I was surprised to see a number I didn’t save pop up on my phone. I saved everything in case a one night stand involved too much alcohol, and I couldn’t exactly remember the guy in question.
VIC: I could fire you for stealing.
It became clear upon reading the message exactly who it was: my boss.
ME: But you won’t.
VIC: Don’t test me. You’re alive for a simple courtesy that I have to extend. I would have killed you and Abigail the minute you both became problems.
ME: I’m sure you always kill the competition before the real contest even starts.
I watched the three dots bounce up and down for longer than Vic would need to reply when the message appeared.
VIC: It’s a sure fire way to win, and I never lose. Bring my folder back here. Don’t be stupid. If I ask twice, there’s a fucking problem.
I could feel his tone searing me from the comfort of my room, and it only made me pissed off that he perfected being that kind of angry. He knew I took the folder after hypnotizing him with my pussy power, and maybe that was stupid, but I would rather show him my whole hand than tip toe around, being someone I’m not.
I am the person plotting against you… Nice to meet ya.
I’m not gonna play the part of a good secretary; now it’s a real challenge.
Marinating on all of the evidence I scanned over for hours, I stopped to check in on my life. Not every aspect revolved around Abigail being missing, no matter how much I wanted it to.
Besides infiltrating the Clave and searching fo
r my best friend, I was an activist at heart. It was the only piece of my parents that I carried with me, besides their photo in my locket that I never took off.
Resistance was a strong word. We were more of a bitter interference ruining your day and plans to be a shitty person.
Peta.
Feminism.
Equality.
Human rights.
Saving our planet.
Corporate bankruptcy.
You name it, and we probably were the ones who organized the rally you saw splashed all over social media. Also, because of us, our hackers knew some tricks to get our good work seen.
Meadow, my right hand when it came to our interferences and one of said hackers, ran the day-to-day, while I worked. I also managed a few side hustles to keep funding our screaming matches with the United States of America.

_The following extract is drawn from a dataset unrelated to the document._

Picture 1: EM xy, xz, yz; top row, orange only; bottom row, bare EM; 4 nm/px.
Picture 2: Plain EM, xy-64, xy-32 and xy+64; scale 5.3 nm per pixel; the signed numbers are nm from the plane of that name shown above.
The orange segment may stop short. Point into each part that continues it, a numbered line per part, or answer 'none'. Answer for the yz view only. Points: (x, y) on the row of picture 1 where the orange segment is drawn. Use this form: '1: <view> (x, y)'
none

Ironic, huh? Using Illuminati paychecks for a good cause, while they burn our human rights to the ground with a smile on their face.

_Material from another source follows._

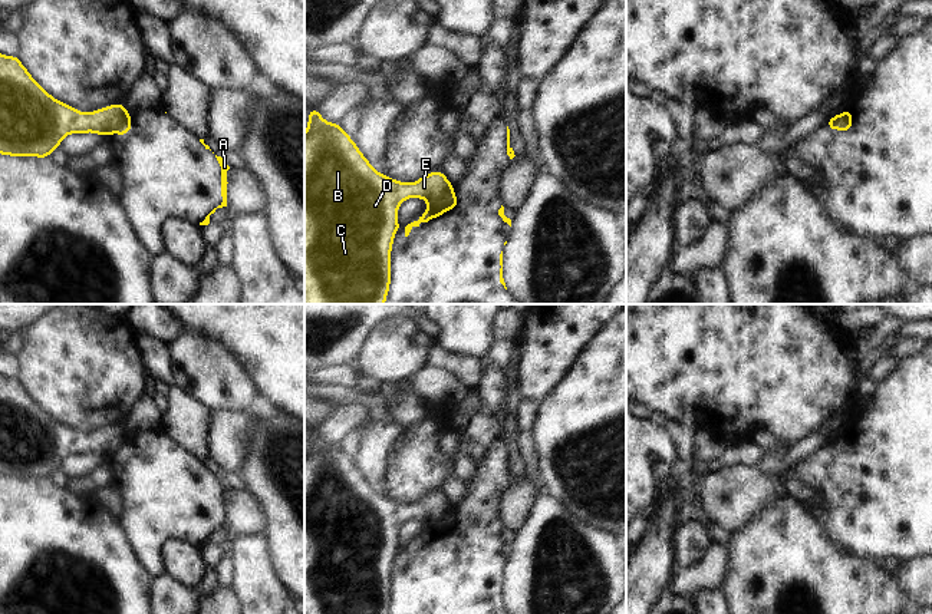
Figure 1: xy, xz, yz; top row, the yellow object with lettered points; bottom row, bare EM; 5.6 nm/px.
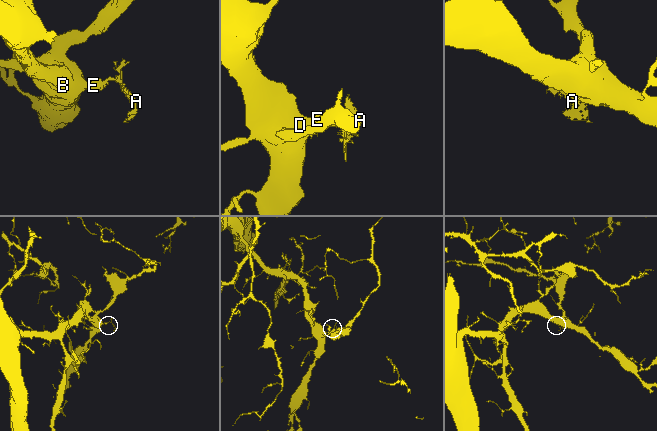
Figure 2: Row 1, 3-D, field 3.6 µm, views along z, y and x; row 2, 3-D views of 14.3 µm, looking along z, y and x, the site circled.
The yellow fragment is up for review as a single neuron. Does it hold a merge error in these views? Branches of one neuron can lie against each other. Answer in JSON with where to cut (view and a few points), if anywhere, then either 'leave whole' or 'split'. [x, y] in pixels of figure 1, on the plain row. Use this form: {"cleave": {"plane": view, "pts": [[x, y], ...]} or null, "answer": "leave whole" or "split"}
{"cleave": {"plane": "xz", "pts": [[451, 505], [447, 514], [428, 524]]}, "answer": "split"}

I wish only working at the Clave was making ends meet, but it wasn’t.
I had rent to pay and protests to fund, which meant I picked up any kind of side work I could. I was one of those people who didn’t have many qualms when it came to selling parts of me off for what I needed.
What I needed was going to do me better than feeling weird about someone staring at my tits while I dusted a table.
Topless Maids weren’t objectified the same way as sex workers or even exotic dancers were. It was a different kind of lurking eye—a different kind of creepy that gave you a special kind of chill under your skin.
It paid three hundred an hour to just clean houses without a top on in a maid’s outfit. I’m sure anyone given the opportunity would sign on the dotted NDA line too.
It wasn’t easy shifting from a pissed off man-child during the day to middle-aged men with money to burn at night, watching girls clean. It was much easier when I didn’t work so directly with Vic. We toyed with each other more than we actually got any work done. Not that he actually ever explained what he did or how I could help any. Instead, random skeevy guys would call and place orders, demand to talk to Vic, or even give me coordinates.